Senin, 29 Oktober 2012

perubahan iklim banjir dan iklim kering

Selama bertahun-tahun, para ilmuwan pakar iklim telah memperingatkan dunia bahwa penggunaan bahan bakar fosil (batu bara, minyak, dan gas alam) secara besar-besaran mengancam dunia akibat perubahan iklim karena ulah manusia itu sendiri. Meningkatnya konsentrasi karbon dioksida di atmosfer sebagai produk sampingan penggunaan bahan bakar fosil bakal menghangatkan planet bumi dan mengubah pola curah hujan dan badai serta meningkatkan permukaan laut. Sekarang perubahan itu sudah melanda di mana-mana, sementara lobi-lobi korporat dan juru propaganda, seperti Rupert Murdoch, mencoba menolak kebenaran ini.

Pada pekan-pekan terakhir ini Amerika Serikat mengalami kekeringan paling buruk dalam sejarah modern. Negara-negara bagian di kawasan Midwest dan Plains, lumbung-lumbung pangan negeri itu, dilanda gelombang panas yang masif. Lebih dari separuh negeri tersebut dinyatakan dalam keadaan darurat, sementara bantuan untuk meringankan penderitaan korban bencana ini hampir tidak tampak sama sekali.

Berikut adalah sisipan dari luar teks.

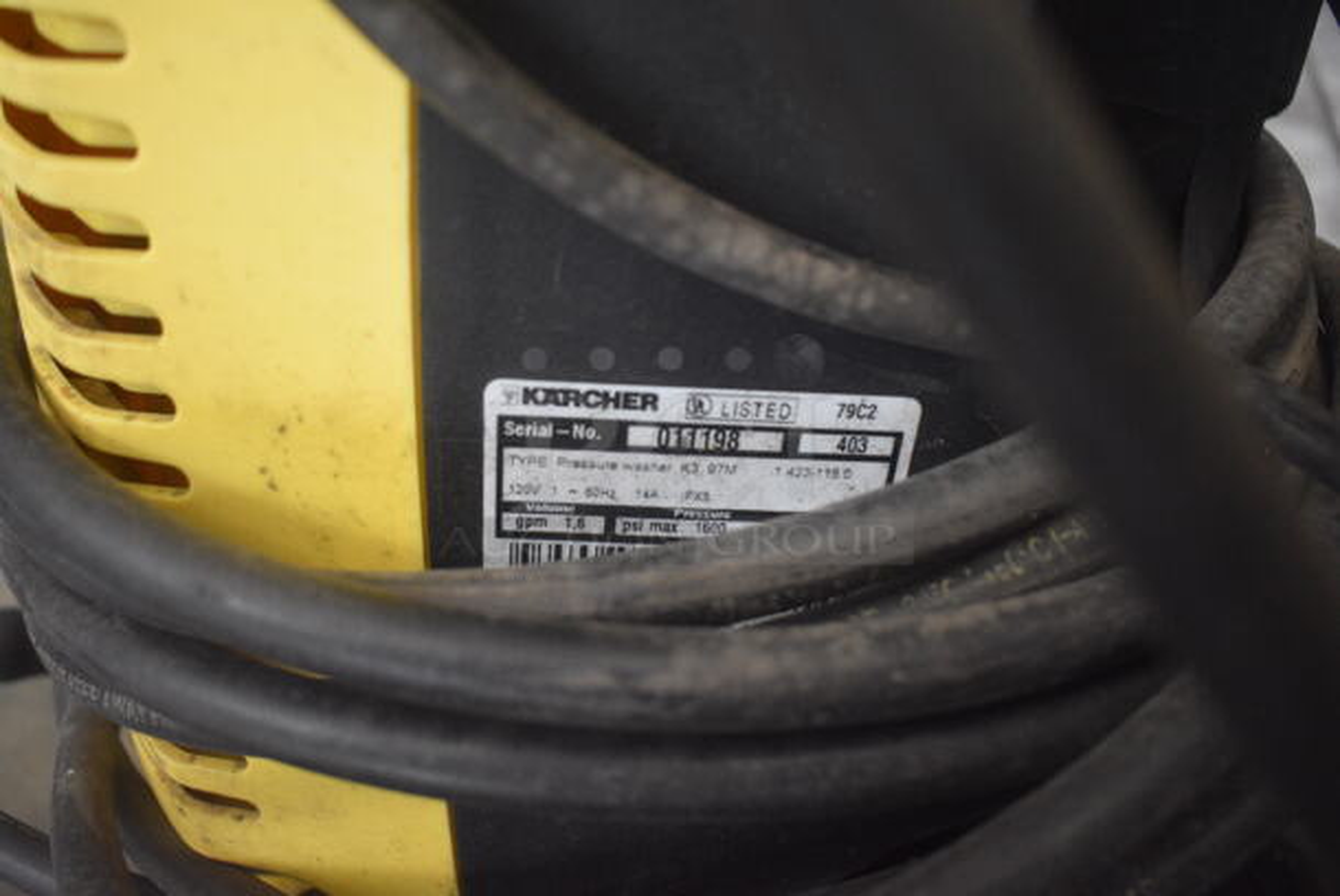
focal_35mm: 30
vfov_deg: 43.7
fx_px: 1118
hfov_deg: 61.9
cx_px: 670
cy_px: 448
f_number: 3.5
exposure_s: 1/125
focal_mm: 20
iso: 2800
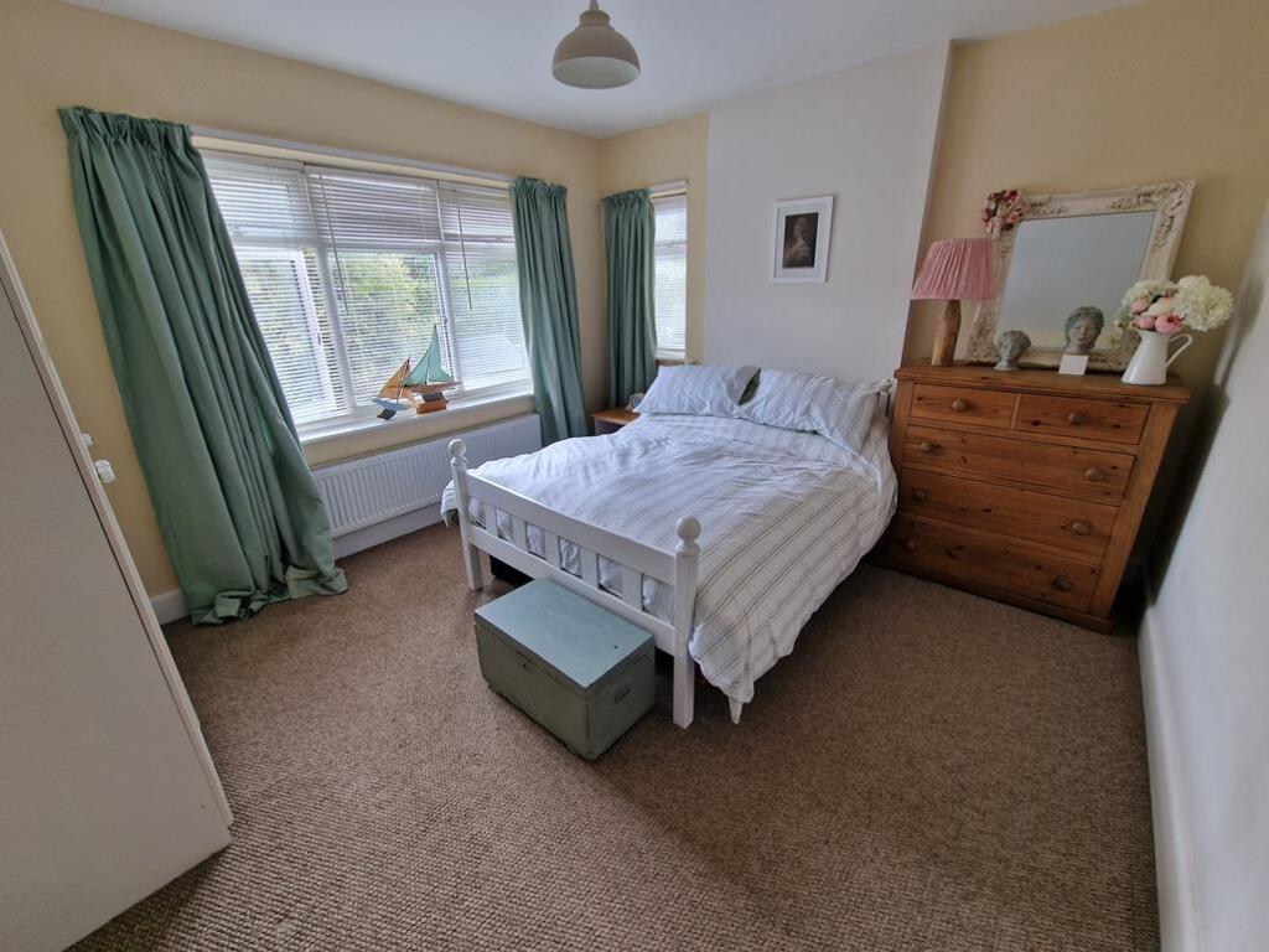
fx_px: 477
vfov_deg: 89.9
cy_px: 476
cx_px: 634
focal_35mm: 13
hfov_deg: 106.2
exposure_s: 1/60
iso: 50
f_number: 2.2
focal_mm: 2.2
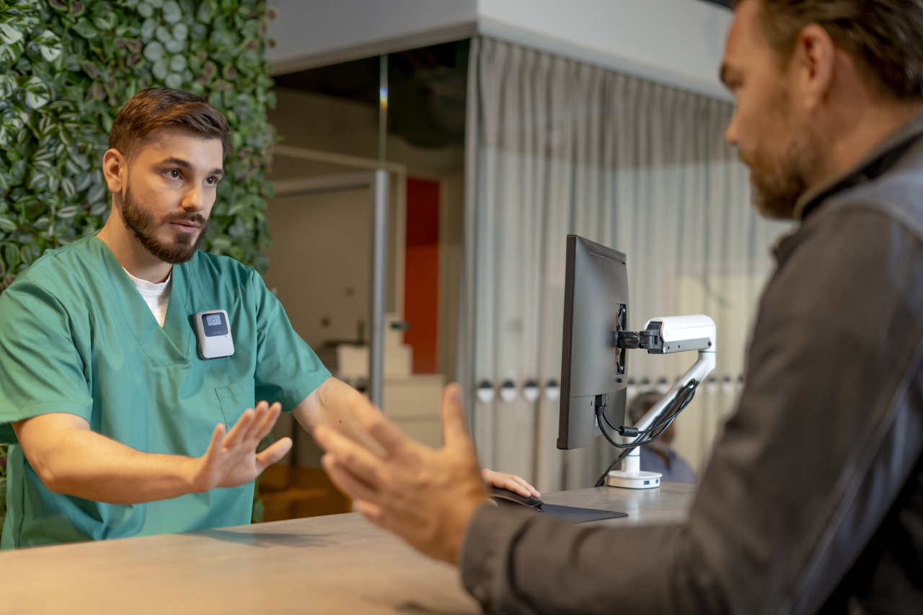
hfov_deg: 39.6
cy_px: 308
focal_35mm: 50
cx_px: 462
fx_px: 1282
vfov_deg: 27.0
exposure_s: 1/80
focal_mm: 50
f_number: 2.2
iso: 320
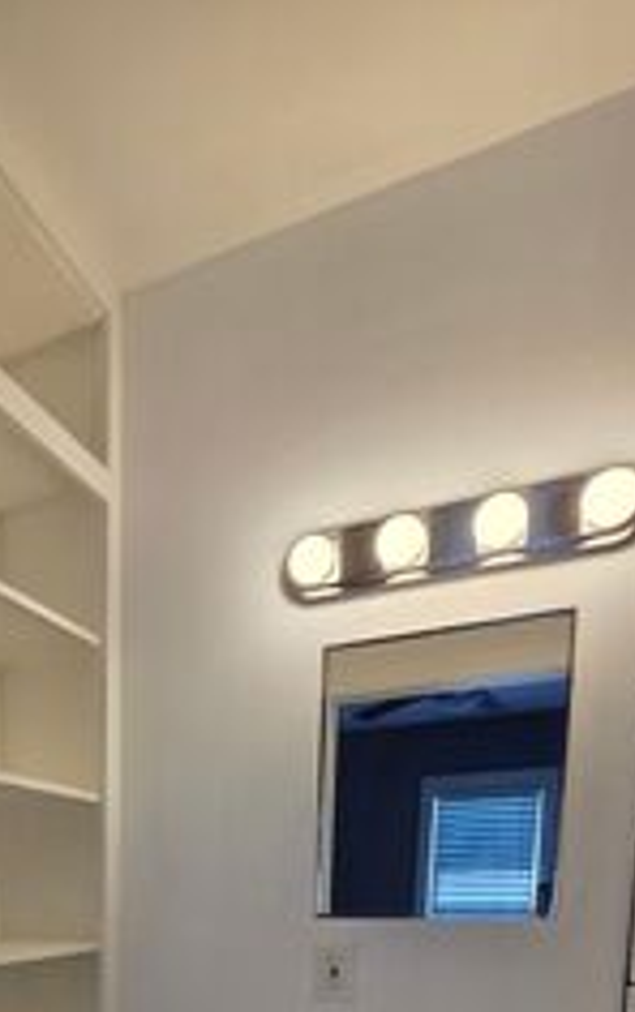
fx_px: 773
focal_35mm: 28
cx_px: 60
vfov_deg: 52.4
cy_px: 1016
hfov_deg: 41.1
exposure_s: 1/120
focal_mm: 2.2
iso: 50
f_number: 1.9
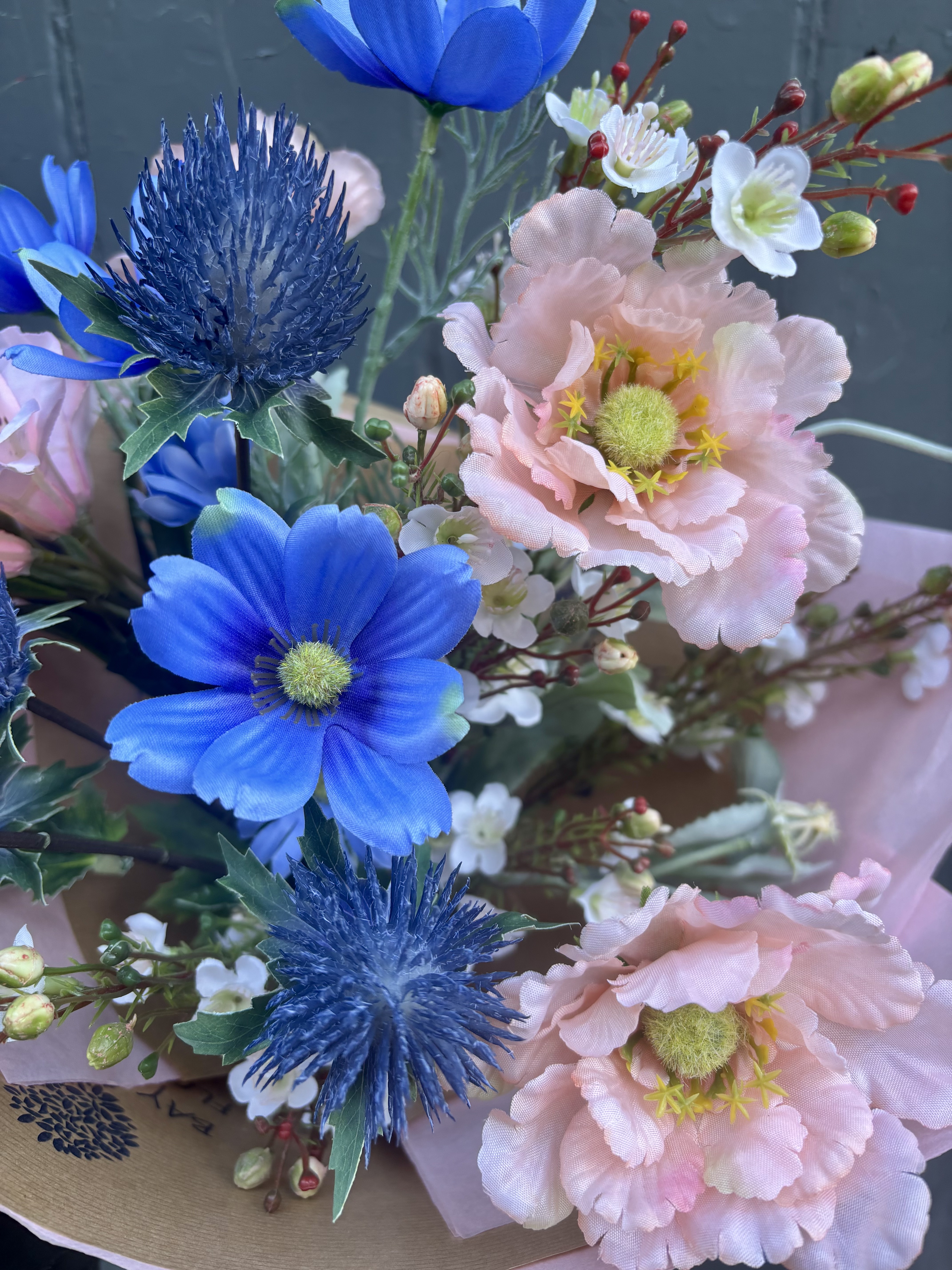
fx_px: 953
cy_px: 635
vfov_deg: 67.3
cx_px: 476
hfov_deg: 53.1
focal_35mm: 26
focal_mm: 5.96
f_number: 1.6
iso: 32
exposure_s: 1/121
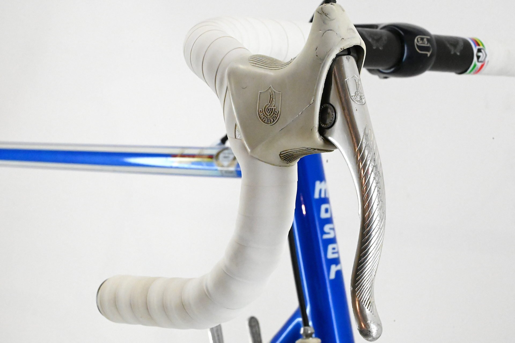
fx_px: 1001
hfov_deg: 28.9
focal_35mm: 70
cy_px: 172
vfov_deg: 19.4
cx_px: 258
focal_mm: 70
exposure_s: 1/640
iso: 22800
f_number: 20
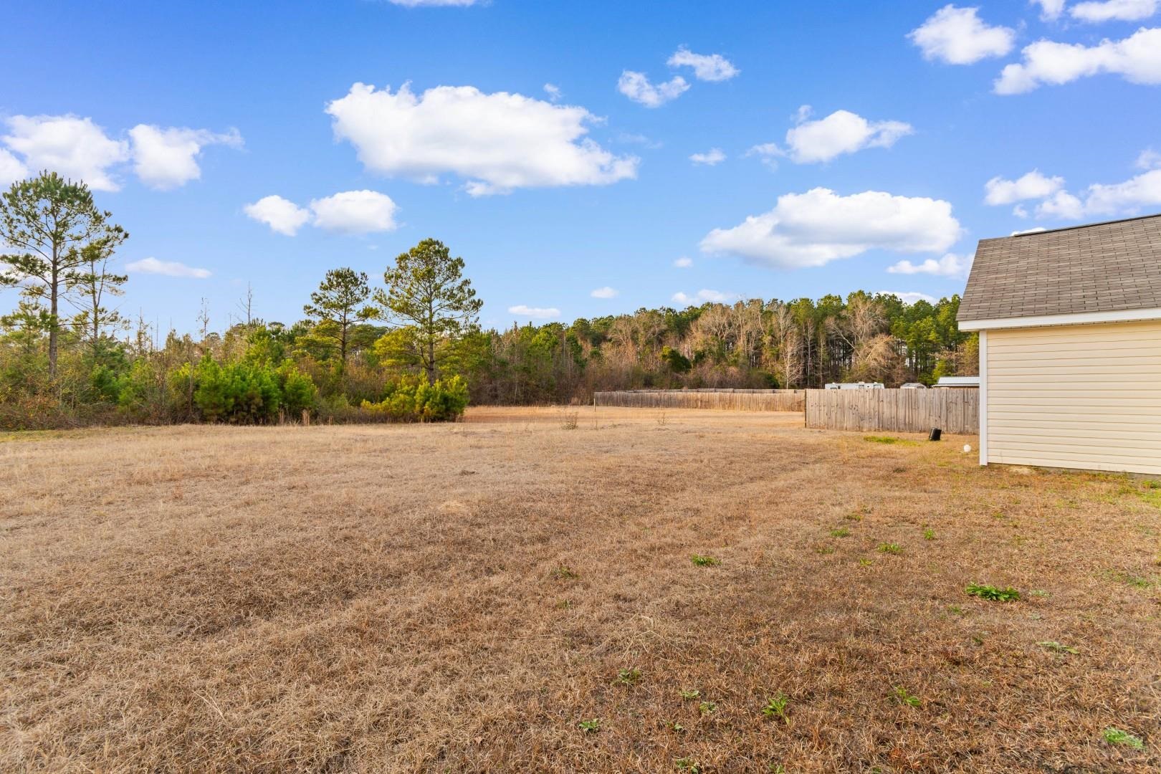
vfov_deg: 77.3
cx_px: 580
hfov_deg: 100.4
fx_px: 484
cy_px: 387
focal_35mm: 15
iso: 100
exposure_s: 1/100
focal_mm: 10
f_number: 5
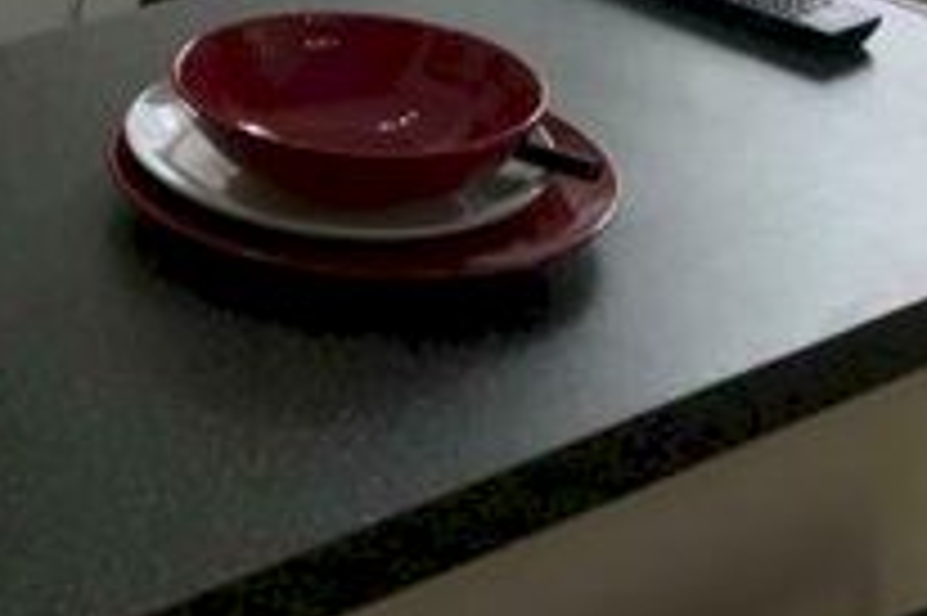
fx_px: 2547
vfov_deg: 13.3
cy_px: -178
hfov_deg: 19.4
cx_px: -198
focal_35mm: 99
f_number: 1.8
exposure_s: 1/100
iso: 40
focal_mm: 3.99
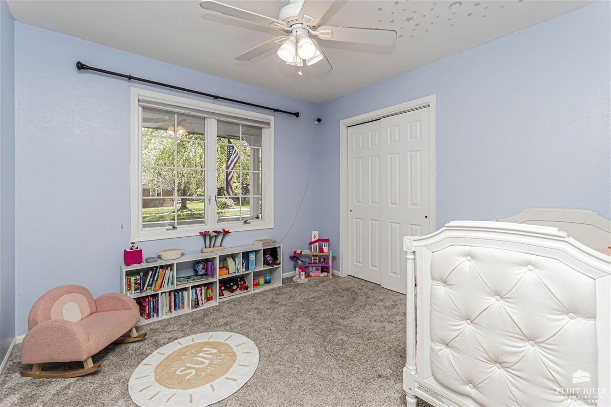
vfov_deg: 77.3
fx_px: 255
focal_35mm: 15
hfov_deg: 100.4
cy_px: 204
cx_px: 306
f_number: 10
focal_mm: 10
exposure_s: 1/60
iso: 500
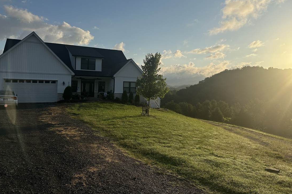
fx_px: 235
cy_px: 78
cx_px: 163
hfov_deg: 63.5
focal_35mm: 29
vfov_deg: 44.7
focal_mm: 6.86
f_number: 1.78
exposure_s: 1/7576
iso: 80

Di paruh bagian dunia lainnya, Beijing di Cina telah dilanda curah hujan paling buruk yang pernah tercatat dalam sejarahnya. Banjir menewaskan banyak warga kota itu. Begitu juga Jepang, menghadapi curah hujan yang sama buruknya. Dua dari kawasan kering di Afrika–Tanduk Afrika di sebelah timur dan Sahel di sebelah Barat–mengalami kekeringan dan kelaparan yang luar biasa selama dua tahun terakhir ini dengan tidak turunnya hujan, sehingga menyebabkan ribuan orang mati dan jutaan orang lainnya menghadapi kekurangan pangan yang serius.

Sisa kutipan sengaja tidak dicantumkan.